Così Wonka, per essere accettato nel pantheon dei personaggi più inconsistenti dei musical hollywoodiani, deve mondarsi la coscienza e apparire da ragazzino con le pezze al culo del migrante e il sogno di diventare cioccolataio, prima di trasformarsi in un business man senza scrupoli. In controluce pare la solita storia da cancel culture, qui con una perfidia in più: non mettiamo i pannelli in cui spieghiamo che il maturo Wonka che abbiamo conosciuto negli anni, e che seccava gettandoli in un buco nero i bambini antipatici e viziati, aveva un comportamento deprecabile.

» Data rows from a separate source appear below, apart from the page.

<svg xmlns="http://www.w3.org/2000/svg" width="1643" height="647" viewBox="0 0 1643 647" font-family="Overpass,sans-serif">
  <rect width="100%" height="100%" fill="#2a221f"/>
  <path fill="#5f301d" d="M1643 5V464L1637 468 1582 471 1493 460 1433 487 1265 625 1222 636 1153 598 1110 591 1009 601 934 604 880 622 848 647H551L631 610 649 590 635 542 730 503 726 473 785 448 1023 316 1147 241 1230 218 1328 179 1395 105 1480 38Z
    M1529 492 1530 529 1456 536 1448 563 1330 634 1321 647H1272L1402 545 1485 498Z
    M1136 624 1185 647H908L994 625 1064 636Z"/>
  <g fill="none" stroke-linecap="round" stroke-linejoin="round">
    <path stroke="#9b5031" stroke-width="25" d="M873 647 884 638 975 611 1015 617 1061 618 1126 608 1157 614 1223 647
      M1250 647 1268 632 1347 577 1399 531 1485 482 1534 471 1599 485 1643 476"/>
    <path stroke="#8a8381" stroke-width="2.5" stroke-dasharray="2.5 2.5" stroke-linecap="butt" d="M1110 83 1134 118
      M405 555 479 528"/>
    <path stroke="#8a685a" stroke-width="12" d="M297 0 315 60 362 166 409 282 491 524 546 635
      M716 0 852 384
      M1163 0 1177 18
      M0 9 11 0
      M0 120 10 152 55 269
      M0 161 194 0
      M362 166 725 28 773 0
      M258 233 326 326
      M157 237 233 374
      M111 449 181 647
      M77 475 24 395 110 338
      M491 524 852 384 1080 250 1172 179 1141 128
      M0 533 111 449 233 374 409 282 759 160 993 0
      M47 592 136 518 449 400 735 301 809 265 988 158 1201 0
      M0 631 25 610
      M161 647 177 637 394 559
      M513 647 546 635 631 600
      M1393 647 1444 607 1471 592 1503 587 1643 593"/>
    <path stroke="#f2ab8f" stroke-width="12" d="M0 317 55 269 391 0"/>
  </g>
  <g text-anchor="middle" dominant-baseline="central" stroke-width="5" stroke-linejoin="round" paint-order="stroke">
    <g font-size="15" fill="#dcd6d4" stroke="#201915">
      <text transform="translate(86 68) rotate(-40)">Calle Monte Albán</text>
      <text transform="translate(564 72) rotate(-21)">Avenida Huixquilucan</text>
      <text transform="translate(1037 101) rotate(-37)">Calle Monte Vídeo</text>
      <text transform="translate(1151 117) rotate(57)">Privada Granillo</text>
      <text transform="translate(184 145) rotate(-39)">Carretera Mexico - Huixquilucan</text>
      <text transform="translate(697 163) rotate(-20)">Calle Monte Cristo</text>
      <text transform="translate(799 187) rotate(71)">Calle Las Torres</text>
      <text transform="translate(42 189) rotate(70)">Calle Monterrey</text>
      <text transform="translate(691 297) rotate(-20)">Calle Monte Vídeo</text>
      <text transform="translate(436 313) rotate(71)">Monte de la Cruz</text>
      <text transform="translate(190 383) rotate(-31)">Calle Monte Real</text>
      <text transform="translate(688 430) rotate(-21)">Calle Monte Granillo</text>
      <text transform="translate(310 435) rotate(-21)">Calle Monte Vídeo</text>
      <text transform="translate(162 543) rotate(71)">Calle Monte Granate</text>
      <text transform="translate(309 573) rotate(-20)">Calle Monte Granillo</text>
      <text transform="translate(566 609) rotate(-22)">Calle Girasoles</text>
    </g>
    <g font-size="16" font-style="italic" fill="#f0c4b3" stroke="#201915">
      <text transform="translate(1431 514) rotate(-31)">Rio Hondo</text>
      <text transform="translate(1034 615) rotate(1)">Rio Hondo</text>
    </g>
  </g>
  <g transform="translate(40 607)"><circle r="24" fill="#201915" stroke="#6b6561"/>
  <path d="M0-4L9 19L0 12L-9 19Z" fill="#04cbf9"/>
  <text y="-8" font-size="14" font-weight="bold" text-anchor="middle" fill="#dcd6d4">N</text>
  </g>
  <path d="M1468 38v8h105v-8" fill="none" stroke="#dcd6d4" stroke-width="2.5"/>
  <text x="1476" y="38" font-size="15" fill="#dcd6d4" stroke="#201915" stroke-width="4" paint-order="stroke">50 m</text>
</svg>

Qui andiamo direttamente alle presunte radici del personaggio e gli andiamo a dare una energica ripulita. A partire dalla solita scopiazzatura della città mondo brutto, sporco e cattivo alla Dickens dove piomba, per piazzare i suoi invitanti cioccolatini, l’implume, anzi ancora con baffetti accennati adolescenziali, Timothée tutto cilindro e giacca di raso vinaccia. Raggirato da una coppia, marito e moglie (Olivia Colman in chiave gargantuesca è anche buffa), che affitta stanzacce facendo firmare clausole capestro, Wonka finirà costretto a ripagare i due loschi figuri incarcerato nei sotterranei del loro palazzo a lavare e stirare panni sporchi per un decennio. Con l’aiuto di Noodle (Calah Lane), una piccola orfanella, Wonka evaderà nottetempo (e rientrerà al lavoro) infilandosi e riemergendo dai tombini per poi improvvisare con successo la vendita di dolci leccornie in mezzo alla strada. Solo che nella città dickensiana spadroneggia l’oligopolio di tre milionari cioccolatai che per rimanere al vertice del mercato corrompono da tempo poliziotti e prelati.

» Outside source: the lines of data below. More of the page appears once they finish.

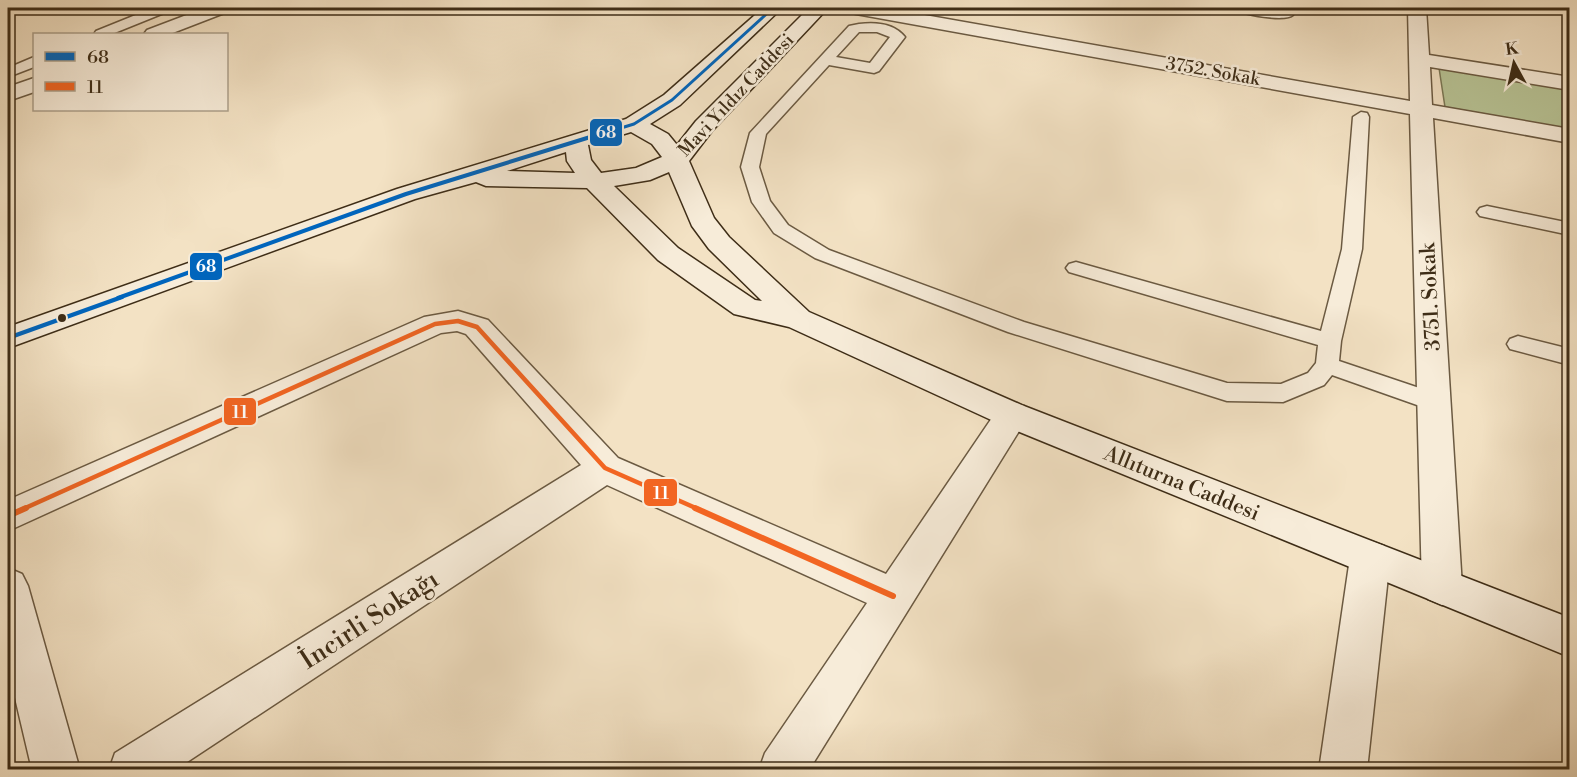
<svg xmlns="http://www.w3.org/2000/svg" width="1577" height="777" font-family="'Libre Bodoni',serif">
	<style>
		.green { fill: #b8c496; stroke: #7b7856; stroke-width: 1.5 }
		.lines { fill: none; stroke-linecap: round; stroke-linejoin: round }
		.lane-casing { stroke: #6b5a42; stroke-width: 3 }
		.street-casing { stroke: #6b5a42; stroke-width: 3 }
		.secondary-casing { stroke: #3e2d17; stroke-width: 3 }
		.lane { fill: #f7ecd9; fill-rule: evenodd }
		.street { fill: #f7ecd9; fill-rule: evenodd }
		.secondary { fill: #f7ecd9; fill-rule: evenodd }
		.bus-1-far2-casing { stroke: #f7ecd9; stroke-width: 6 }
		.bus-1-far1-casing { stroke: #f7ecd9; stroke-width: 8 }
		.bus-1-casing { stroke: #f7ecd9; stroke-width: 9 }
		.bus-2-far1-casing { stroke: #f7ecd9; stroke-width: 9 }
		.bus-2-casing { stroke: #f7ecd9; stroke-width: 10 }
		.bus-1-far2 { stroke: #0065bd; stroke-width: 3 }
		.bus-1-far1 { stroke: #0065bd; stroke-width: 4 }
		.bus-1 { stroke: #0065bd; stroke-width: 4.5 }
		.bus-2-far1 { stroke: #f26522; stroke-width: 4.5 }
		.bus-2 { stroke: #f26522; stroke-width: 6 }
		.bus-dot { fill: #3e2d17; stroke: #f7ecd9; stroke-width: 2 }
		.labels { text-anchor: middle; stroke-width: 5; stroke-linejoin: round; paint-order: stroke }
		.far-street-label { font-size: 18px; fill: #3e2d17; stroke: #f7ecd9 }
		.street-label { font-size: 21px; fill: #3e2d17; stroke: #f7ecd9 }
		.near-street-label { font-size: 26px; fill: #3e2d17; stroke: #f7ecd9 }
		.line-badge { stroke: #f7ecd9; stroke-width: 2 }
		.badge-label { font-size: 16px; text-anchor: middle; font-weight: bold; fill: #fff }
	</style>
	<rect width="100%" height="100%" fill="#f3e2c4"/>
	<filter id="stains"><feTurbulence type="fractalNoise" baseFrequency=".00333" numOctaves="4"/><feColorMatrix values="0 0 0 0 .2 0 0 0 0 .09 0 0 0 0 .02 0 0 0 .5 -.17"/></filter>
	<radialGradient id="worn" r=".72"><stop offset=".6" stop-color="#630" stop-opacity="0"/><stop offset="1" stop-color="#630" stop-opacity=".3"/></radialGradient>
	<path class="green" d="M 1439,68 L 1569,90 L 1569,129 L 1445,107 Z"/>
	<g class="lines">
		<defs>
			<path id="lane" d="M 153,8 L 171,8 L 169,11 L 112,34 L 94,34 L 96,31 Z
				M 1234,8 L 1264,8 L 1291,12 L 1293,15 C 1286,22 1242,15 1234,8 Z
				M 859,24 C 875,22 894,23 905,37 L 879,71 L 874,73 L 829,65 L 766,134 L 759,167 L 770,201 L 788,225 L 829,250 L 1024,322 L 1227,383 L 1281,384 L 1308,373 L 1316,363 L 1318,345 L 1069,272 L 1066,268 L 1069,264 L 1076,262 L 1321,331 L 1342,249 L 1353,117 L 1361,112 L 1367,113 L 1369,117 L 1362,249 L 1341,341 L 1339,361 L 1443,396 L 1446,402 L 1443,408 L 1434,411 L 1332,375 L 1324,385 L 1283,402 L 1227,401 L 1008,332 L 815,258 L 774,233 L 752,202 L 741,167 L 750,133 L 849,26 ZM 859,32 L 877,32 L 890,37 L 870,63 L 836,57 Z
				M 34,57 L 34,67 L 8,77 L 8,68 Z
				M 1487,206 L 1570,223 L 1570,235 L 1480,216 L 1477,212 L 1480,208 Z
				M 1518,336 L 1570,349 L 1570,365 L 1510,349 L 1507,344 L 1510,339 Z"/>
			<path id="street" d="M 205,8 L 229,8 L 227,12 L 170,34 L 144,34 L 147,30 Z
				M 847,8 L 885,8 L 1410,101 L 1408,8 L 1426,8 L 1429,55 L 1570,77 L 1570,90 L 1430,67 L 1432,105 L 1570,129 L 1570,143 L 1433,118 L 1462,587 L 1456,599 L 1442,605 L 1428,599 L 1422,587 L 1410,114 L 856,14 L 849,12 Z
				M 34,78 L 34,92 L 8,101 L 8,87 Z
				M 458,311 L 488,320 L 618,458 L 886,574 L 1000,406 L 1012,403 L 1024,406 L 1029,415 L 809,770 L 759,770 L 765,753 L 867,603 L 607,485 L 175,770 L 109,770 L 115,753 L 581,465 L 466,334 L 457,331 L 441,333 L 8,531 L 8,500 L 424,317 Z
				M 1370,541 L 1384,546 L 1390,558 L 1367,770 L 1319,770 L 1350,558 L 1356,546 Z
				M 8,568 L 22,574 L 28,586 L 80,770 L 32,770 L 8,668 Z"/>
			<path id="secondary" d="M 763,8 L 782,8 L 680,105 L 650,124 L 668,134 L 677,145 L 696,121 L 809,8 L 828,8 L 712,131 L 689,161 L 714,218 L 729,237 L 809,312 L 1024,406 L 1570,618 L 1570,657 L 1000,424 L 789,327 L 734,314 L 658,260 L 587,188 L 486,186 L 476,182 L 415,199 L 8,348 L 8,327 L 397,189 L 626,119 L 664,95 ZM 631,132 L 652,144 L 662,157 L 636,168 L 601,173 L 591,160 L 588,145 ZM 566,152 L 567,161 L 575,173 L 507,171 ZM 669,172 L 692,226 L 709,249 L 762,301 L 755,300 L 678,248 L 614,186 L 650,180 Z"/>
		</defs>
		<use href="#lane" class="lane-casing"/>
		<use href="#street" class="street-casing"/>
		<use href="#secondary" class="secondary-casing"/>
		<use href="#lane" class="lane"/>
		<use href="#street" class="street"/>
		<use href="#secondary" class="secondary"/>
		<defs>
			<path id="bus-1-far2" d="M 608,132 L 634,124 L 672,100 L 773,8"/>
			<path id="bus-1-far1" d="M 118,298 L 406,194 L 613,130"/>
			<path id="bus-1" d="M 8,338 L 122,297"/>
			<path id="bus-2-far1" d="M 23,509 L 435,324 L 458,321 L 477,327 L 605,468 L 698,509"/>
			<path id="bus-2" d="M 695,508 L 893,596
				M 8,516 L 26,508"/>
		</defs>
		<use href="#bus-1-far2" class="bus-1-far2-casing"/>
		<use href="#bus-1-far1" class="bus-1-far1-casing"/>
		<use href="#bus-1" class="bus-1-casing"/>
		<use href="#bus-2-far1" class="bus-2-far1-casing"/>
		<use href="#bus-2" class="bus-2-casing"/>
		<use href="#bus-1-far2" class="bus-1-far2"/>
		<use href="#bus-1-far1" class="bus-1-far1"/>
		<use href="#bus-1" class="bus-1"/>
		<use href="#bus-2-far1" class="bus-2-far1"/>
		<use href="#bus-2" class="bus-2"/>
	</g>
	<circle class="bus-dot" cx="62" cy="318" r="5"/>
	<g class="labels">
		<g class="far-street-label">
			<text transform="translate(1213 71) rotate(10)" y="6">3752. Sokak</text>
			<text transform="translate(736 95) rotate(-47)" y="6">Mavi Yıldız Caddesi</text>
		</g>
		<g class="street-label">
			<text transform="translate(1430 297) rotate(-93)" y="7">3751. Sokak</text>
			<text transform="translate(1182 483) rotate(22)" y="7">Allıturna Caddesi</text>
		</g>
		<g class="near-street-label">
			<text transform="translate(369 619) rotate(-33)" y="9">İncirli Sokağı</text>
		</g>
	</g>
	<g class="line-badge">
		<rect x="589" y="118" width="34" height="29" rx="6" fill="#0065bd"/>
		<rect x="189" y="252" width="34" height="29" rx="6" fill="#0065bd"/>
		<rect x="223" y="397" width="34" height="29" rx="6" fill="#f26522"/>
		<rect x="643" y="478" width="35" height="29" rx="6" fill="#f26522"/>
	</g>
	<g class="badge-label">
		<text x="606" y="138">68</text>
		<text x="206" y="272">68</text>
		<text x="240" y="418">11</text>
		<text x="661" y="499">11</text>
	</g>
	<rect width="1577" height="777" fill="none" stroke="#f3e2c4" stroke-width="30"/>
	<rect x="9" y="9" width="1559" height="759" fill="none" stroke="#3e2d17" stroke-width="3"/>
	<rect x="15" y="15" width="1547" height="747" fill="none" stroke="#3e2d17" stroke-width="1.5"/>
	<rect x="33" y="33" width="195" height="78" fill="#f7ecd9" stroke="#ada08b" stroke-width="1.5"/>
	<rect x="45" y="52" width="30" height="9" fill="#0065bd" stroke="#ada08b" stroke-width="1.5"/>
	<text x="87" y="63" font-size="18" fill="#3e2d17">68</text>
	<rect x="45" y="82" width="30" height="9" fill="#f26522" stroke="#ada08b" stroke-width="1.5"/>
	<text x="87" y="93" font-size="18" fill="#3e2d17">11</text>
	<g transform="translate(1514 63) rotate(352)" stroke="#f7ecd9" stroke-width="4.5" paint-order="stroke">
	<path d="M0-4.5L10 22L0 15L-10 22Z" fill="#3e2d17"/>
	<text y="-9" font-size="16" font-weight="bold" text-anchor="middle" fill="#3e2d17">K</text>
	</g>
	<rect width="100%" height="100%" filter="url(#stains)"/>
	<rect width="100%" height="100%" fill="url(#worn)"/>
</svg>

Il raffinato acidissimo trio cercherà in ogni modo di impedire a Wonka di affermarsi commercialmente nell’ottagono del cioccolato firmato – King ha voluto ispirarsi nella riproduzione del set nientemeno che alla Galleria Vittorio Emanuele II di Milano – ma dovrà soccombere di fronte alle buone intenzioni dell’immigrato occasionale. Wonka, il film, è uno zibaldone insapore di anonime architetture fiabeggianti (un po’ Londra dell’800, qualcosa di Praga, e appunto Milano), vane incursioni tra i generi (c’è perfino l’heist movie), melodie e balletti anonimamente dimenticabili, e questa venatura di sorriso controllato a cui vengono limate le asperità scorrette e indigeste tanto da sublimare in una versione steampunk degli Umpa Lumpa: non più una popolazione immaginaria tropicale di pigmei circondata da bacche di cacao che liquidano canticchiando brufolose creature, ma minuti lord con faccia arancione, capelli verdi fosforescente e l’aplomb british di Hugh Grant. Insomma, Wonka è uno di quei cioccolatini dalla confezione lucidata che una volta scartati mostrano chiazze biancastre e tornano a farsi sentire qualche ora dopo averli mangiati. Su quanto sia lezioso e insopportabile Chalamet in tutte le sue mossette da piccolo genio della recitazione meglio soprassedere.